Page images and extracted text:
####################

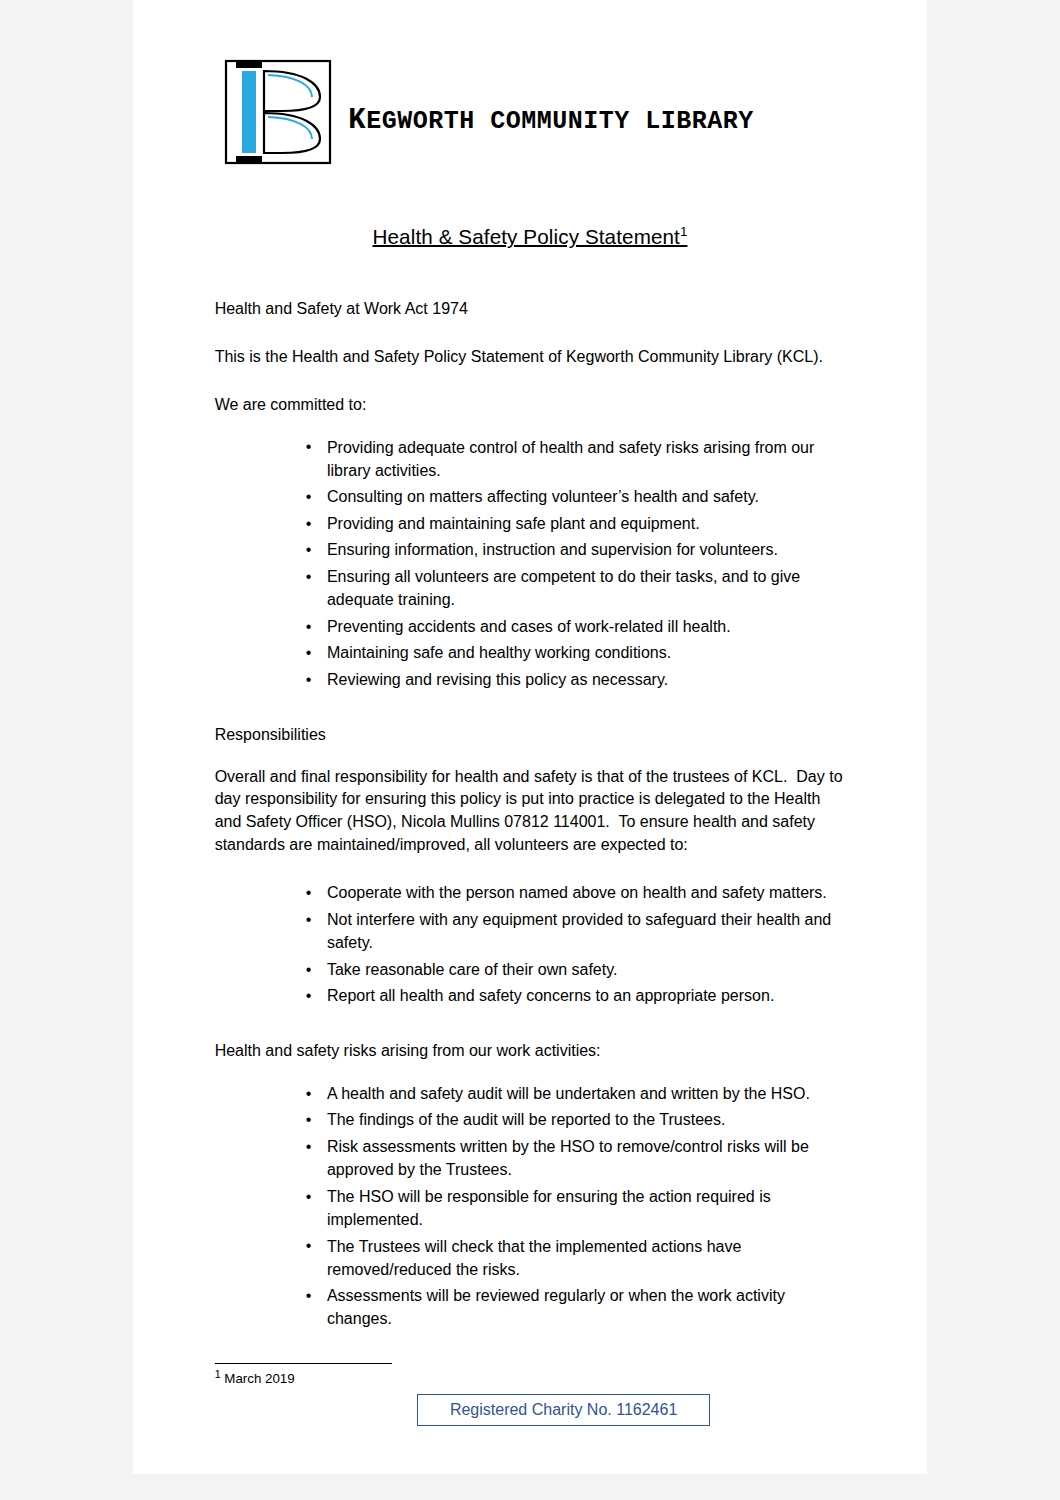KEGWORTH COMMUNITY LIBRARY
Health & Safety Policy Statement1
Health and Safety at Work Act 1974
This is the Health and Safety Policy Statement of Kegworth Community Library (KCL).
We are committed to:
Providing adequate control of health and safety risks arising from our library activities.
Consulting on matters affecting volunteer’s health and safety.
Providing and maintaining safe plant and equipment.
Ensuring information, instruction and supervision for volunteers.
Ensuring all volunteers are competent to do their tasks, and to give adequate training.
Preventing accidents and cases of work-related ill health.
Maintaining safe and healthy working conditions.
Reviewing and revising this policy as necessary.
Responsibilities
Overall and final responsibility for health and safety is that of the trustees of KCL. Day to day responsibility for ensuring this policy is put into practice is delegated to the Health and Safety Officer (HSO), Nicola Mullins 07812 114001. To ensure health and safety standards are maintained/improved, all volunteers are expected to:
Cooperate with the person named above on health and safety matters.
Not interfere with any equipment provided to safeguard their health and safety.
Take reasonable care of their own safety.
Report all health and safety concerns to an appropriate person.
Health and safety risks arising from our work activities:
A health and safety audit will be undertaken and written by the HSO.
The findings of the audit will be reported to the Trustees.
Risk assessments written by the HSO to remove/control risks will be approved by the Trustees.
The HSO will be responsible for ensuring the action required is implemented.
The Trustees will check that the implemented actions have removed/reduced the risks.
Assessments will be reviewed regularly or when the work activity changes.
1 March 2019
Registered Charity No. 1162461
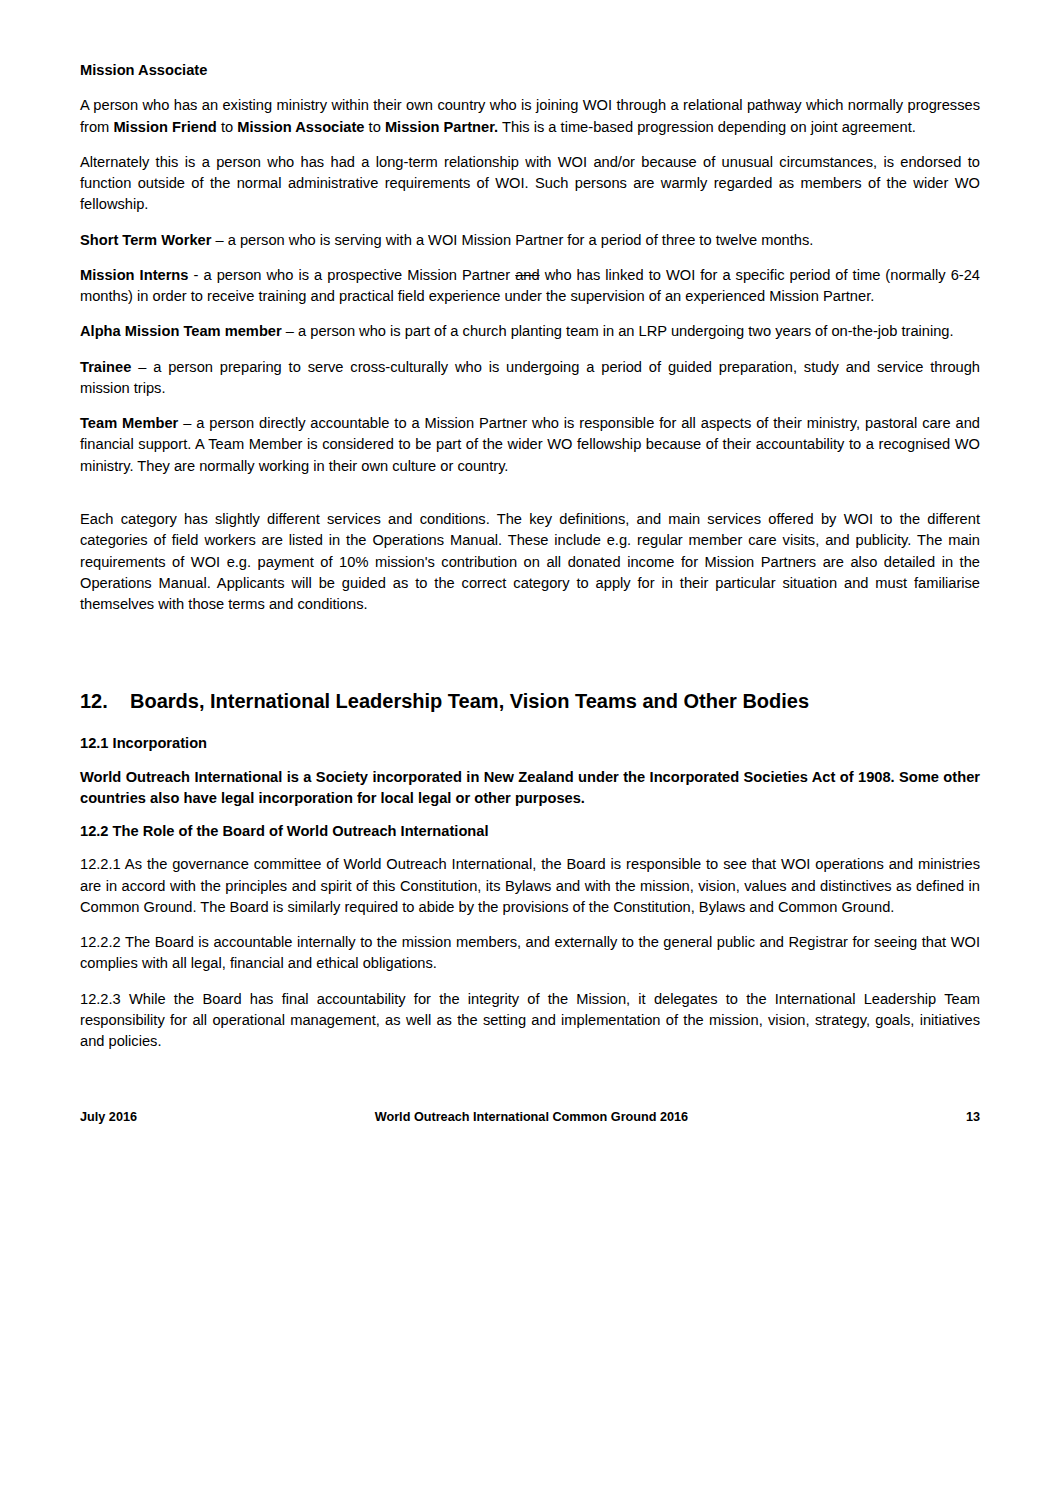Mission Associate
A person who has an existing ministry within their own country who is joining WOI through a relational pathway which normally progresses from Mission Friend to Mission Associate to Mission Partner. This is a time-based progression depending on joint agreement.
Alternately this is a person who has had a long-term relationship with WOI and/or because of unusual circumstances, is endorsed to function outside of the normal administrative requirements of WOI. Such persons are warmly regarded as members of the wider WO fellowship.
Short Term Worker – a person who is serving with a WOI Mission Partner for a period of three to twelve months.
Mission Interns - a person who is a prospective Mission Partner and who has linked to WOI for a specific period of time (normally 6-24 months) in order to receive training and practical field experience under the supervision of an experienced Mission Partner.
Alpha Mission Team member – a person who is part of a church planting team in an LRP undergoing two years of on-the-job training.
Trainee – a person preparing to serve cross-culturally who is undergoing a period of guided preparation, study and service through mission trips.
Team Member – a person directly accountable to a Mission Partner who is responsible for all aspects of their ministry, pastoral care and financial support. A Team Member is considered to be part of the wider WO fellowship because of their accountability to a recognised WO ministry. They are normally working in their own culture or country.
Each category has slightly different services and conditions. The key definitions, and main services offered by WOI to the different categories of field workers are listed in the Operations Manual. These include e.g. regular member care visits, and publicity. The main requirements of WOI e.g. payment of 10% mission's contribution on all donated income for Mission Partners are also detailed in the Operations Manual. Applicants will be guided as to the correct category to apply for in their particular situation and must familiarise themselves with those terms and conditions.
12. Boards, International Leadership Team, Vision Teams and Other Bodies
12.1 Incorporation
World Outreach International is a Society incorporated in New Zealand under the Incorporated Societies Act of 1908. Some other countries also have legal incorporation for local legal or other purposes.
12.2 The Role of the Board of World Outreach International
12.2.1 As the governance committee of World Outreach International, the Board is responsible to see that WOI operations and ministries are in accord with the principles and spirit of this Constitution, its Bylaws and with the mission, vision, values and distinctives as defined in Common Ground. The Board is similarly required to abide by the provisions of the Constitution, Bylaws and Common Ground.
12.2.2 The Board is accountable internally to the mission members, and externally to the general public and Registrar for seeing that WOI complies with all legal, financial and ethical obligations.
12.2.3 While the Board has final accountability for the integrity of the Mission, it delegates to the International Leadership Team responsibility for all operational management, as well as the setting and implementation of the mission, vision, strategy, goals, initiatives and policies.
July 2016 World Outreach International Common Ground 2016 13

####################

Assignment:
Copy, character for character, the lines from the line that holds "World Outreach International is" through the final line of the records above.

Task output:
World Outreach International is a Society incorporated in New Zealand under the Incorporated Societies Act of 1908. Some other countries also have legal incorporation for local legal or other purposes.
12.2 The Role of the Board of World Outreach International
12.2.1 As the governance committee of World Outreach International, the Board is responsible to see that WOI operations and ministries are in accord with the principles and spirit of this Constitution, its Bylaws and with the mission, vision, values and distinctives as defined in Common Ground. The Board is similarly required to abide by the provisions of the Constitution, Bylaws and Common Ground.
12.2.2 The Board is accountable internally to the mission members, and externally to the general public and Registrar for seeing that WOI complies with all legal, financial and ethical obligations.
12.2.3 While the Board has final accountability for the integrity of the Mission, it delegates to the International Leadership Team responsibility for all operational management, as well as the setting and implementation of the mission, vision, strategy, goals, initiatives and policies.
July 2016 World Outreach International Common Ground 2016 13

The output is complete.